# [Le problème]
D'après le texte sur le dopage, combien de piqures par semaine Richard Virenque a-t-il avoué prendre à son « top » ?

# [Texte fourni]
# # # # # # #

Le dopage est bien entendu répréhensible moralement. Il semble pourtant intemporel, des premiers Jeux à l’affaire Armstrong. Si le dopage est un problème, la lutte qui s’est organisé contre lui aussi. La pratique est tellement répandue et indispensable au spectacle que la lutte anti-dopage permet de légitimer le dopage. Cela sert le dopage. C’est devenu une couverture qui crédibilise la course. Quand des équipiers d’Armstrong quittaient son équipe, 18 mois plus tard maximum, les coureurs tombaient. La lutte-antidopage peut être alors une arme qui ouvre la voie au podium.
Survient la question qui fâche : faut-il légaliser le dopage ? Pour certains spécialistes, c’est impossible car « les sportifs sont des junkies ». Richard Virenque, l’ancienne star française du Tour a avoué prendre jusqu’à 300 piqures par semaine à son « top ». De plus, les morts de dopage ne peuvent pas être légitimées. Et puis, personne n’aura les mêmes produits, ce qui repose la question sur l’égalité. Ajoutons pour la forme le problème par rapport aux sportifs non dopés, qui n’existeront plus en cas de légalisation du dopage.

# # # # # # #

# [Matériel fourni]

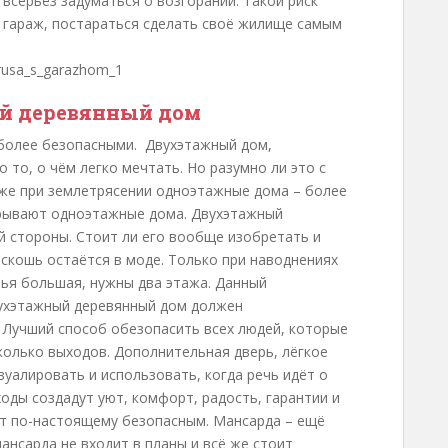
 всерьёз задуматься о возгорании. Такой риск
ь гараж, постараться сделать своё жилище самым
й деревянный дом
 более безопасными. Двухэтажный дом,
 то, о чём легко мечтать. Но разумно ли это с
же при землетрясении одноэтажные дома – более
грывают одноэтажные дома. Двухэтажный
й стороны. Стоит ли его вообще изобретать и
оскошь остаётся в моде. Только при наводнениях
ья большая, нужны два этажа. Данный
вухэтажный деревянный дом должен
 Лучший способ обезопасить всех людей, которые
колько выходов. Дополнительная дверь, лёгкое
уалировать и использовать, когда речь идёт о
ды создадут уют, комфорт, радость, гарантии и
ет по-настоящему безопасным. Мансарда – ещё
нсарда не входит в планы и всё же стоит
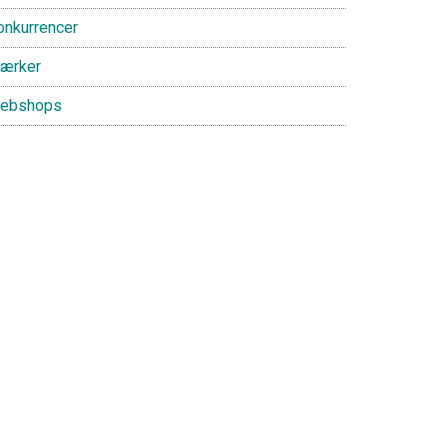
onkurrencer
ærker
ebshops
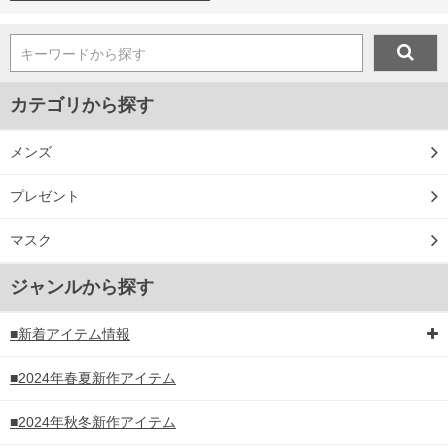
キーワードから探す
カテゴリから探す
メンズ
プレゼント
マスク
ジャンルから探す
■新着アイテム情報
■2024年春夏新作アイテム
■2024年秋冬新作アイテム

# # # # # # #

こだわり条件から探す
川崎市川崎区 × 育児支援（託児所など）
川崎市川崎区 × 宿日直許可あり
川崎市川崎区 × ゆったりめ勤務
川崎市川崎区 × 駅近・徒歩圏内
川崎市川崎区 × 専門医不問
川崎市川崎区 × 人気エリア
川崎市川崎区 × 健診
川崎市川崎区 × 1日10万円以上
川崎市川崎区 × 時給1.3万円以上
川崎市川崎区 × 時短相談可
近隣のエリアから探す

# # # # # # #

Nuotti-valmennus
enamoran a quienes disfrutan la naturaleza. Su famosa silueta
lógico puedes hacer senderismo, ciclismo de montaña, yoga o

# # # # # # #

# [Résultat]
Jusqu'à 300 piqures par semaine.